## WORK ORDER
Write the entries out in full, matching them exactly.

* * * * * * *

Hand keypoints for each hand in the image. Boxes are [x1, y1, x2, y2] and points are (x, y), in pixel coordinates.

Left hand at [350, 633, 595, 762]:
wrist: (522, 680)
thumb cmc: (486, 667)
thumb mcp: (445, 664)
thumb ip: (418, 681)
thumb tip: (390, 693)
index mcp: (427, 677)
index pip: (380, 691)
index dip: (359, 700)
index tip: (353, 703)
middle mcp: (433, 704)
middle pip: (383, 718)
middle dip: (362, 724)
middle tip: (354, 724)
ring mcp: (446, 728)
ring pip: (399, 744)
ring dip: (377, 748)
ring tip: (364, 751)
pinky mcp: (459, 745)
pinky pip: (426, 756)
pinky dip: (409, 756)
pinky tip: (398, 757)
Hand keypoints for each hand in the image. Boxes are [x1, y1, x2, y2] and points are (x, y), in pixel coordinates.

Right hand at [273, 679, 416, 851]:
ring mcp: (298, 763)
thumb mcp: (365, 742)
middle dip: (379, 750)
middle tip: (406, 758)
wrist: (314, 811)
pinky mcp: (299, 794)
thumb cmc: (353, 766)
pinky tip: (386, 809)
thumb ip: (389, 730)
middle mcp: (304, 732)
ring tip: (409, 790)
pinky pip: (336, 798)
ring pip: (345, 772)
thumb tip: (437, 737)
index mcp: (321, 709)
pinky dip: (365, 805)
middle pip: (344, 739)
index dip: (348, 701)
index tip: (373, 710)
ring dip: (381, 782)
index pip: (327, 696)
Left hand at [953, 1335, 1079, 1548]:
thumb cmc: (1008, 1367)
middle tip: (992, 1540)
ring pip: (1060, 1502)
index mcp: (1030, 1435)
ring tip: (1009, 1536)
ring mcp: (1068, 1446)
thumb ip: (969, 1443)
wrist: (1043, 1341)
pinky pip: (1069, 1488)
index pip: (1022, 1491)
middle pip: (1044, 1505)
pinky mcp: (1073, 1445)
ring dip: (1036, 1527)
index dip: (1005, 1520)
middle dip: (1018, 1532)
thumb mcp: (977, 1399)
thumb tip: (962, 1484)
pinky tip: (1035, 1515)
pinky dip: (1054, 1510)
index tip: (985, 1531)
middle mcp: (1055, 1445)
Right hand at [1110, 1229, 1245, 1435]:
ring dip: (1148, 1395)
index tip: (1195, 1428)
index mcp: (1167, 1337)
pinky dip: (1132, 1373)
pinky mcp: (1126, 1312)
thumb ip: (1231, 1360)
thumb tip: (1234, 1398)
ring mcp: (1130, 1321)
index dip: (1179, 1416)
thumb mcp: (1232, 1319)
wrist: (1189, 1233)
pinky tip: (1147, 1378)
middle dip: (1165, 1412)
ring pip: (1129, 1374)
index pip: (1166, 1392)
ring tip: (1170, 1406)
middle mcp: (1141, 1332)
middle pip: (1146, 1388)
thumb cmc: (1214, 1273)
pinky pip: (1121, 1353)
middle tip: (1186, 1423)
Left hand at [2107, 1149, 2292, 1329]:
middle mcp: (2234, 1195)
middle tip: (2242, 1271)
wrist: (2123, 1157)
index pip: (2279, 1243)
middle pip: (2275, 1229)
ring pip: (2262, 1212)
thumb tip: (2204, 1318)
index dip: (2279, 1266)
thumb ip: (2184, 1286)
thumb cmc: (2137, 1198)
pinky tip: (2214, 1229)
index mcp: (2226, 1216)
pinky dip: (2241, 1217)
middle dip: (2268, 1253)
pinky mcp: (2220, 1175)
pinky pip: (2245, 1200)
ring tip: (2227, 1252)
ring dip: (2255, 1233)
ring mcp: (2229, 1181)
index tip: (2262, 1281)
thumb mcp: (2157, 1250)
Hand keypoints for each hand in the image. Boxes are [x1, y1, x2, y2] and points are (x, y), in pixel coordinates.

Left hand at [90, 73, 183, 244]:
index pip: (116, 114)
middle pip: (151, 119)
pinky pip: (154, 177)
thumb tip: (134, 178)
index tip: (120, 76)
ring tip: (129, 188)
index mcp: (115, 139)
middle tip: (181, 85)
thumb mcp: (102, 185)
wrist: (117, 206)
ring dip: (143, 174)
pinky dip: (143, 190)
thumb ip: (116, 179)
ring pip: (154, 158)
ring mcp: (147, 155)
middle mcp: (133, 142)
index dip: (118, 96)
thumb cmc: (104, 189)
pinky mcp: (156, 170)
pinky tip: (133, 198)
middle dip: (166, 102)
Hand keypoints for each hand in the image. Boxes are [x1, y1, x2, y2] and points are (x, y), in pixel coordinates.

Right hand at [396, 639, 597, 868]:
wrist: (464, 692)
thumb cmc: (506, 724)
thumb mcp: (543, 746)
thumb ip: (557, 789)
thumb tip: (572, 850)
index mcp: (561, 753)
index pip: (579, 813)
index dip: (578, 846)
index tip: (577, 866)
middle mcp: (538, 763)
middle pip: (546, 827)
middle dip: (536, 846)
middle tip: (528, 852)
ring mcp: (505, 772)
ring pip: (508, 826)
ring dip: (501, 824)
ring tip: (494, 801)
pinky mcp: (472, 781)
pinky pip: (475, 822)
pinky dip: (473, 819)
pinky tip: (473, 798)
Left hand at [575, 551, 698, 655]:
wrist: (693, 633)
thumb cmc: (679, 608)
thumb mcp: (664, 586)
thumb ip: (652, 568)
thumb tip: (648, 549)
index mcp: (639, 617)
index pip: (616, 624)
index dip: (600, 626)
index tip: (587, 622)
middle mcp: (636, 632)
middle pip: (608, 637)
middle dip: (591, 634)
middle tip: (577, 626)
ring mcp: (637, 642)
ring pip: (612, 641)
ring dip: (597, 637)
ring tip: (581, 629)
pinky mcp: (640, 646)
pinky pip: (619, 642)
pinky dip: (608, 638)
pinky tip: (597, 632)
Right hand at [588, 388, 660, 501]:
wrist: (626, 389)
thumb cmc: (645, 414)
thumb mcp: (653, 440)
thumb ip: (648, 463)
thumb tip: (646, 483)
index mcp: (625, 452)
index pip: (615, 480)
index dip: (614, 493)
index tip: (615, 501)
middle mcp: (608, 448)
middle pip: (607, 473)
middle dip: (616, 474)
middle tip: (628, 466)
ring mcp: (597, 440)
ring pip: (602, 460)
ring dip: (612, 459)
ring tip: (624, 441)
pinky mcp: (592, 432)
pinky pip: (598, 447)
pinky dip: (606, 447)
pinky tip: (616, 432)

* * * * * * *

## SOLVED EXERCISE
Hand keypoints for each hand in the image. Boxes are [x1, y1, x2, y2] and points are (x, y), in pixel coordinates.

Left hand at [350, 633, 595, 762]:
wrist: (522, 680)
thumb cmc: (486, 667)
thumb mcp: (445, 664)
thumb ip: (418, 681)
thumb tip: (390, 693)
index mcp: (427, 677)
index pip: (380, 691)
index dip: (359, 700)
index tip: (353, 703)
middle mcp: (433, 704)
middle pip: (383, 718)
middle dip: (362, 724)
middle tip: (354, 724)
ring mcp: (446, 728)
ring pip: (399, 744)
ring dip: (377, 748)
ring tip: (364, 751)
pinky mcp: (459, 745)
pinky pip: (426, 756)
pinky dip: (409, 756)
pinky tip: (398, 757)
Hand keypoints for each hand in the image. Boxes are [x1, y1, x2, y2] and points are (x, y), in pixel coordinates.

Right hand at [273, 679, 416, 851]:
ring mcp: (298, 763)
thumb mcp: (365, 742)
middle dip: (379, 750)
middle tip: (406, 758)
wrist: (314, 811)
pinky mcp: (299, 794)
thumb cmc: (353, 766)
pinky tip: (386, 809)
thumb ip: (389, 730)
middle mcp: (304, 732)
ring tip: (409, 790)
pinky pip: (336, 798)
ring pip: (345, 772)
thumb tip: (437, 737)
index mcp: (321, 709)
pinky dip: (365, 805)
middle pip: (344, 739)
index dip: (348, 701)
index tip: (373, 710)
ring dip: (381, 782)
index pip: (327, 696)
Left hand at [953, 1335, 1079, 1548]:
thumb cmc: (1008, 1367)
middle tip: (992, 1540)
ring pip: (1060, 1502)
index mcp: (1030, 1435)
ring tip: (1009, 1536)
ring mcp: (1068, 1446)
thumb ip: (969, 1443)
wrist: (1043, 1341)
pinky pip: (1069, 1488)
index pip: (1022, 1491)
middle pip: (1044, 1505)
pinky mcp: (1073, 1445)
ring dip: (1036, 1527)
index dip: (1005, 1520)
middle dip: (1018, 1532)
thumb mcp: (977, 1399)
thumb tip: (962, 1484)
pinky tip: (1035, 1515)
pinky dip: (1054, 1510)
index tip: (985, 1531)
middle mcp: (1055, 1445)
Right hand at [1110, 1229, 1245, 1435]:
ring dip: (1148, 1395)
index tip: (1195, 1428)
index mcp: (1167, 1337)
pinky dip: (1132, 1373)
pinky mcp: (1126, 1312)
thumb ip: (1231, 1360)
thumb tip: (1234, 1398)
ring mcp: (1130, 1321)
index dip: (1179, 1416)
thumb mcp: (1232, 1319)
wrist: (1189, 1233)
pinky tip: (1147, 1378)
middle dip: (1165, 1412)
ring pip: (1129, 1374)
index pip: (1166, 1392)
ring tip: (1170, 1406)
middle mcp: (1141, 1332)
middle pip: (1146, 1388)
thumb cmc: (1214, 1273)
pinky pip: (1121, 1353)
middle tip: (1186, 1423)
Left hand at [2107, 1149, 2292, 1329]:
middle mcp: (2234, 1195)
middle tip: (2242, 1271)
wrist: (2123, 1157)
index pip: (2279, 1243)
middle pip: (2275, 1229)
ring pip: (2262, 1212)
thumb tip: (2204, 1318)
index dip: (2279, 1266)
thumb ip: (2184, 1286)
thumb cmc: (2137, 1198)
pinky tip: (2214, 1229)
index mcp: (2226, 1216)
pinky dip: (2241, 1217)
middle dip: (2268, 1253)
pinky mcp: (2220, 1175)
pinky pip: (2245, 1200)
ring tip: (2227, 1252)
ring dip: (2255, 1233)
ring mcp: (2229, 1181)
index tip: (2262, 1281)
thumb mcp: (2157, 1250)
Hand keypoints for each hand in the image. Boxes are [x1, y1, x2, y2] and points are (x, y), in pixel coordinates.

Left hand at [90, 73, 183, 244]:
index pip: (116, 114)
middle pip: (151, 119)
pinky pip: (154, 177)
thumb tip: (134, 178)
index tip: (120, 76)
ring tip: (129, 188)
index mcp: (115, 139)
middle tip: (181, 85)
thumb mcp: (102, 185)
wrist: (117, 206)
ring dip: (143, 174)
pinky dip: (143, 190)
thumb ip: (116, 179)
ring pip: (154, 158)
ring mcp: (147, 155)
middle mcp: (133, 142)
index dip: (118, 96)
thumb cmc: (104, 189)
pinky mcp: (156, 170)
pinky tip: (133, 198)
middle dip: (166, 102)
Hand keypoints for each hand in the image. Boxes are [x1, y1, x2, y2] and points are (x, y), in pixel coordinates.

Right hand at [396, 639, 597, 868]:
wrist: (464, 692)
thumb cmc: (506, 724)
thumb mcp: (543, 746)
thumb ip: (557, 789)
thumb tip: (572, 850)
index mcp: (561, 753)
index pip: (579, 813)
index dip: (578, 846)
index tip: (577, 866)
middle mcp: (538, 763)
middle pip: (546, 827)
middle dip: (536, 846)
middle tip: (528, 852)
ring mcp: (505, 772)
ring pip: (508, 826)
ring dip: (501, 824)
ring tip: (494, 801)
pinky mcp: (472, 781)
pinky pip: (475, 822)
pinky dip: (473, 819)
pinky tip: (473, 798)
Left hand at [575, 551, 698, 655]:
wrist: (693, 633)
thumb cmc: (679, 608)
thumb mcp: (664, 586)
thumb ip: (652, 568)
thumb tip: (648, 549)
index mcp: (639, 617)
index pip: (616, 624)
index dip: (600, 626)
index tip: (587, 622)
middle mcp: (636, 632)
middle pip: (608, 637)
middle dip: (591, 634)
middle tip: (577, 626)
ring mcp: (637, 642)
ring pip: (612, 641)
ring dip: (597, 637)
ring tip: (581, 629)
pinky mcp: (640, 646)
pinky pip: (619, 642)
pinky dip: (608, 638)
pinky tip: (597, 632)
Right hand at [588, 388, 660, 501]:
wrist: (626, 389)
thumb cmc: (645, 414)
thumb mcp: (653, 440)
thumb ip: (648, 463)
thumb tip: (646, 483)
index mcp: (625, 452)
index pip: (615, 480)
index dip: (614, 493)
index tip: (615, 501)
middle mcp: (608, 448)
middle pip: (607, 473)
middle dip: (616, 474)
middle tip: (628, 466)
ring mcp: (597, 440)
ring pip: (602, 460)
ring dip: (612, 459)
ring tip: (624, 441)
pinky mcp: (592, 432)
pinky pip: (598, 447)
pinky dip: (606, 447)
pinky tip: (616, 432)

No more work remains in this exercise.